In case any person was under the impression electric-powered automobile stocks would pause for a breather following 2020’s blistering rise, they forgot to hand Nio (NIO) the memo. The Chinese EV maker has seamlessly advanced into 2021, with shares already up by 31 % after the turn of season.
The company continues to be a major beneficiary of the current trend for both EV makers and development stocks. Sticking to the latest annual Nio Day event, J.P. Morgan analyst Nick Lai matters 4 strategic milestones, exactly why he feels Nio will continue to swap more like a fast growth technology/EV inventory than a carmaker.

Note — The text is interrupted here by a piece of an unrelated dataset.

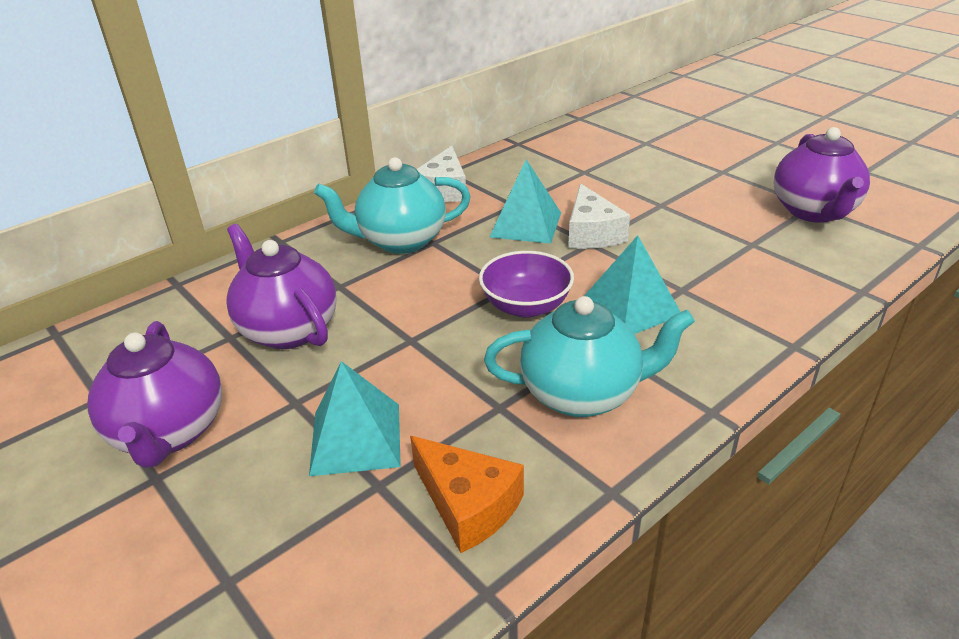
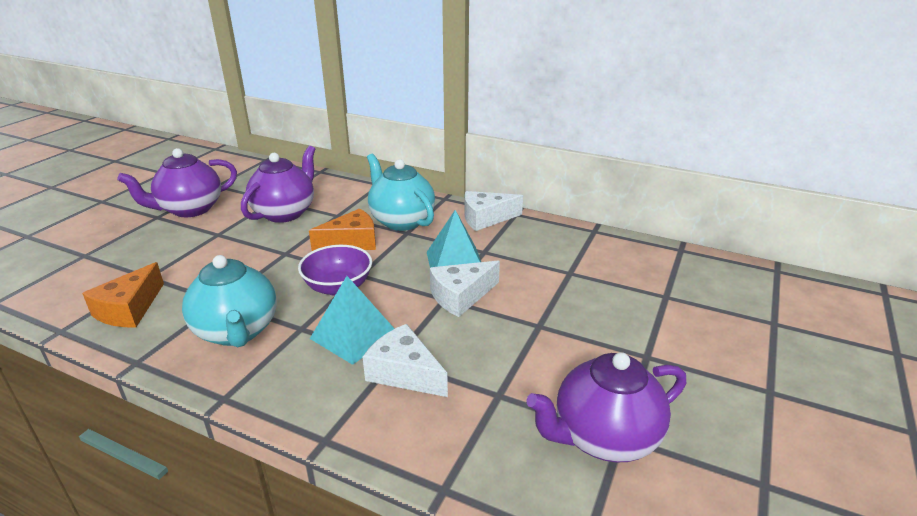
camera: 65 degrees right, 5 degrees down
turquoise pyramid [309,361,401,476] -> none
none -> orange cheese [309,208,376,251]
none -> white cheese [363,324,448,397]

These include the pivot out from the existing products’ Mobileye EQ4 answer to an in-house autonomous driving (AD) answer based on Nvidia architecture. A solid state battery for the following new model – an ET7 sedan – offering 150kwh capacity or perhaps range of over 1,000km, along with the commercialization of LiDar to provide super-sensing capability on ET7.
Most fascinating of all, nonetheless, would be the beginning of content monetization? e.g. Advertisement as a service.
Lai feels this opens up a whole new world of monetization possibilities for car makers and suggests succeeding automobiles will be as smartphones with wheels.
For Nio’s next model, the ET7 sedan, owners will be in a position to view a complete AD service for Rmb680 a month.
Assuming 5-7 yrs of usage, Lai states, Cumulative payment would be higher or similar than the one-time AD choice payment at Tesla or Xpeng.
Down the road, Lai expects Nio will ramp up content monetization revenue in various products or services.
The analyst’s awareness analysis suggests some content revenue might increase rapidly from 2022, implying accretion of equity present value of ~US$21 35/shr.
Appropriately, Lai reiterates a heavy (i.e. Buy) rating on NIO shares and bumped the purchase price target up from fifty dolars to a street high of seventy five dolars. Investors will be able to be pocketing gains of 18 %, really should Lai’s thesis play through with the coming months. (In order to watch Lai’s track record, click here)
Nio has good assistance amidst Lai’s colleagues, however, the current valuation of its provides a conundrum. NIO’s Moderate Buy consensus rating is actually based on 8 Buys and 4 Holds. Nevertheless, the share gains keep coming in thick and fast, and also the $52.28 typical priced target now indicates shares will decline by ~19 % with the next 12 months.